A 26-game losing streak would make pessimists out of a lot of people, but not first-year coach Jeff Ramsey.
There are reasons for this of course, most of which pertain to Ramsey's alma mater, University of California at Davis.
"That program won 12 games in the 1960s,'' said Ramsey, who played and coached there in the early '80s under recent College Football Hall of Fame inductee Jim Sochor. "Then they won 20 consecutive (Northern California Athletic Conference) titles, an all-division record. There are always programs you can look to and say that this can be done (here). Winning that first game will be the biggest hurdle. Once that happens, the kids will believe."
Things look grim at this point, with his team 0-7 and having been outscored 241-14 in its last four lopsided defeats, but Ramsey is big on making a fresh start. After coaching as an assistant at Sonoma State, Marietta and Illinois, Ramsey left football to become a manager for a wholesale book distributor, whose offices were located near the college.

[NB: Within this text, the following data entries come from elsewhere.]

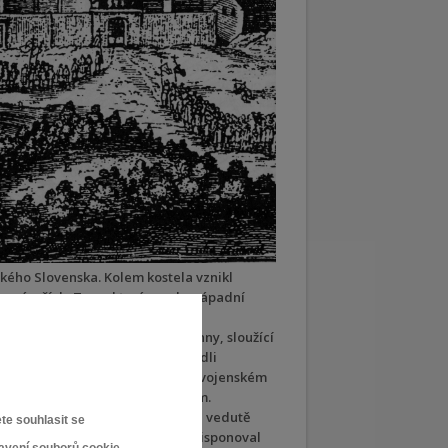
ského Slovenska. Kolem kostela vznikl
í v nárožích. Zvon, který vysel v západní
 ambitu raně barokní kapli sv. Anny, sloužící
eni někteří jezuité, kteří zde vedli
ší kostel – zakreslena ještě na I. vojenském
avba s výrazným západním štítem.
 a dalších drobnějších staveb na vedutě
te souhlasit se
 vrcholné podobě. Barokní areál disponoval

Three years later the bug was back and the opening was practically next door after then-coach Pete Peterson resigned. Ramsey took the job. At his first team meeting in the spring, only 18 players showed up. By the time the season started, he had nearly twice as many. Initially, his quarterback moved to safety and his top linebacker switched to guard so that the team could fill out its lineup.

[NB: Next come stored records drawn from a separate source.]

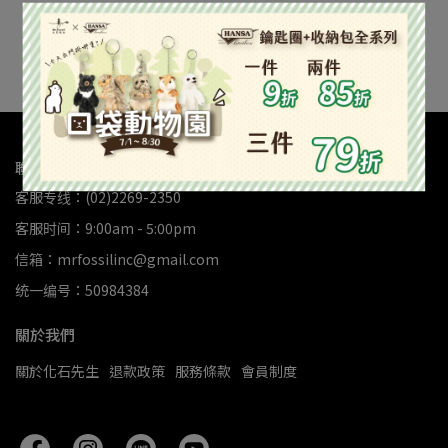
NT$999,999
已售完
聯繫我們
客服专线：(02)2269-2350
客服时间：9:00am - 5:00pm
信箱：mrfossilinc@gmail.com
统一编号：50984384
關於我們
關於化石先生
退款政策
服務條款
會員制度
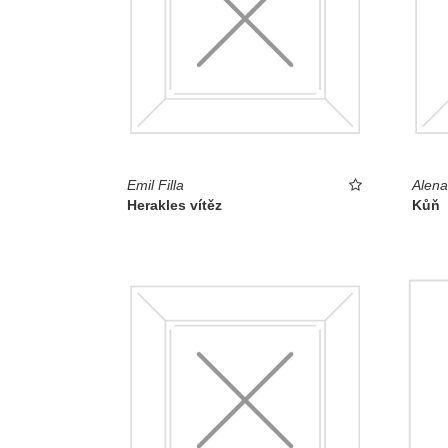
Emil Filla
Alena
Herakles vítěz
Kůň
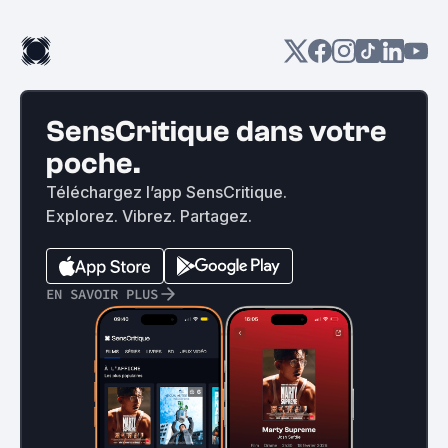
SensCritique dans votre
poche.
Téléchargez l’app SensCritique.
Explorez. Vibrez. Partagez.
EN SAVOIR PLUS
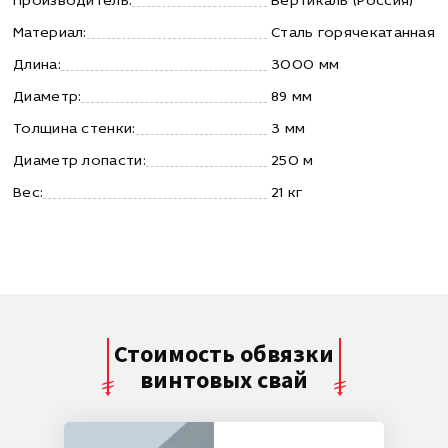
Производитель:
Вертикаль (Россия)
Материал:
Сталь горячекатанная
Длина:
3000 мм
Диаметр:
89 мм
Толщина стенки:
3 мм
Диаметр лопасти:
250 м
Вес:
21 кг
Стоимость обвязки
винтовых свай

"I knew,'' said Ramsey about how he examined the football program, "that it had nowhere to go but up.''
Some opponents may chuckle when Ramsey's team takes the field, but the coach finds some of his players accomplishments fascinating under the circumstances. One starting defensive lineman comes from England and grew up on rugby. He's still learning a new sport. Another lineman, Kwesi Skinner, is legally blind in his right eye, but still has a tremendous passion for the sport.
"He knows the risks he's taking and he wants to play,'' Ramsey said. "A guy like that, you love to have him."

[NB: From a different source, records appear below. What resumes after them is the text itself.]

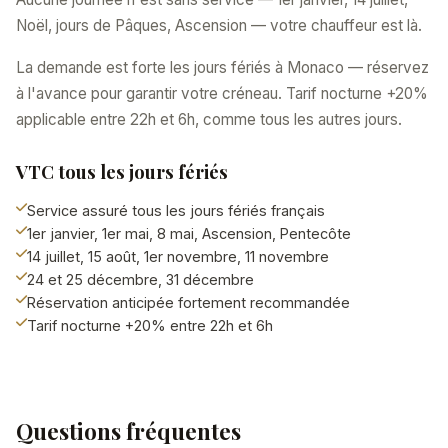
Noël, jours de Pâques, Ascension — votre chauffeur est là.
La demande est forte les jours fériés à Monaco — réservez
à l'avance pour garantir votre créneau. Tarif nocturne +20%
applicable entre 22h et 6h, comme tous les autres jours.
VTC tous les jours fériés
Service assuré tous les jours fériés français
1er janvier, 1er mai, 8 mai, Ascension, Pentecôte
14 juillet, 15 août, 1er novembre, 11 novembre
24 et 25 décembre, 31 décembre
Réservation anticipée fortement recommandée
Tarif nocturne +20% entre 22h et 6h
Questions fréquentes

We won't get into the statistics and we won't delve into the 42-6 opening day loss to a Swarthmore program that prior to that game had the longest losing streak in the nation. Ramsey admits that his team isn't any good.
But he's here to promise that things will get better. One freshman, wide receiver Cody McCoy, was all-state small-school first team in Ohio. Another, linebacker Mike McClendon was a large-school honorable mention. Ramsey promises that any player he recruits will be a starter at the high school level. The facility, with three weight rooms and an indoor track, and the solid academic reputation of the college are appealing to most that come to the campus.
"I think with any program that there is the possibility for success,'' Ramsey said. "What determines the success is how hard the coaches work. If we wait for kids to come to us, it's not going to get done. People can blame anybody but that's not going to get it done. Our kids have a tough time believing- believing that they can make plays and that they can win. They've been beat up for so long, we're just trying to take it one down and one series at a time. My job is to make them better."